[Exercise inputs]

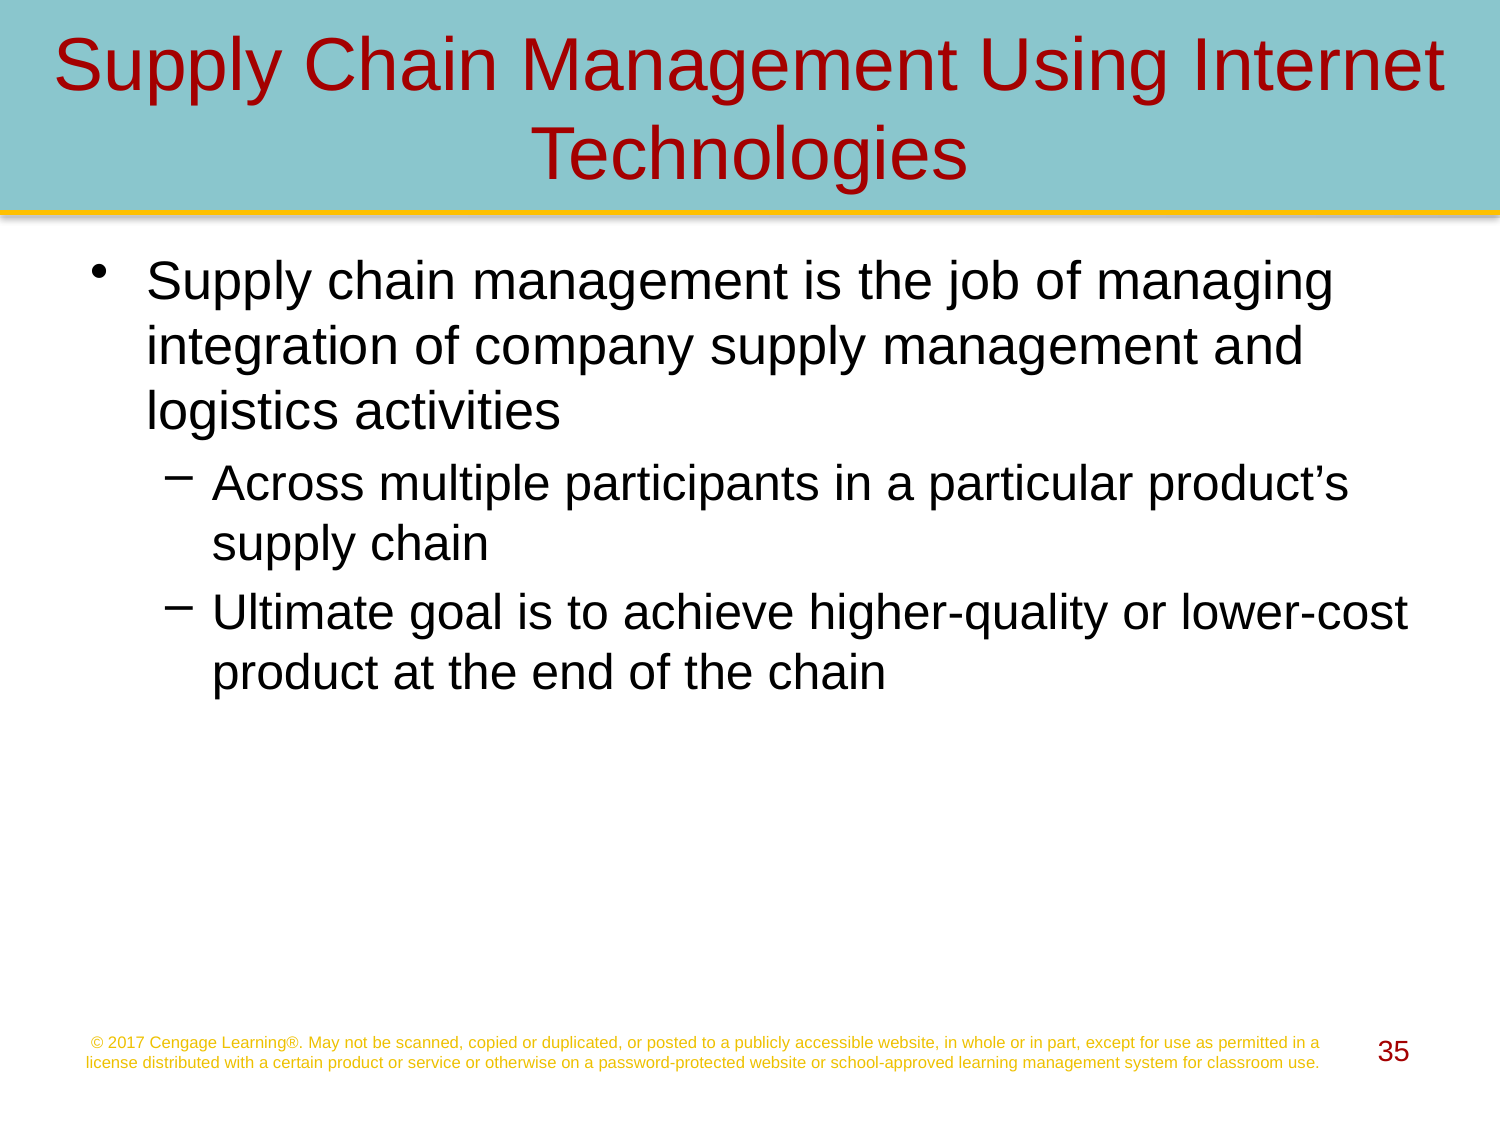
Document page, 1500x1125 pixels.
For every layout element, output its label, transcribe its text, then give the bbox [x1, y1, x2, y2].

list Supply chain management is the job of managing integration of company supply management and logistics activities Across multiple participants in a particular product’s supply chain Ultimate goal is to achieve higher-quality or lower-cost product at the end of the chain [75, 237, 1425, 1005]
footer © 2017 Cengage Learning®. May not be scanned, copied or duplicated, or posted to a publicly accessible website, in whole or in part, except for use as permitted in a license distributed with a certain product or service or otherwise on a password-protected website or school-approved learning management system for classroom use. [62, 1024, 1074, 1103]
slide_number 35 [1074, 1024, 1426, 1103]
title Supply Chain Management Using Internet Technologies [0, 0, 1500, 210]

[/Exercise inputs]

Would you reproduce the listing above exactly, without any of its images?

Output >>
Document page, 1500x1125 pixels.
For every layout element, output its label, transcribe its text, then give the bbox [x1, y1, x2, y2].

list Supply chain management is the job of managing integration of company supply management and logistics activities Across multiple participants in a particular product’s supply chain Ultimate goal is to achieve higher-quality or lower-cost product at the end of the chain [75, 237, 1425, 1005]
footer © 2017 Cengage Learning®. May not be scanned, copied or duplicated, or posted to a publicly accessible website, in whole or in part, except for use as permitted in a license distributed with a certain product or service or otherwise on a password-protected website or school-approved learning management system for classroom use. [62, 1024, 1074, 1103]
slide_number 35 [1074, 1024, 1426, 1103]
title Supply Chain Management Using Internet Technologies [0, 0, 1500, 210]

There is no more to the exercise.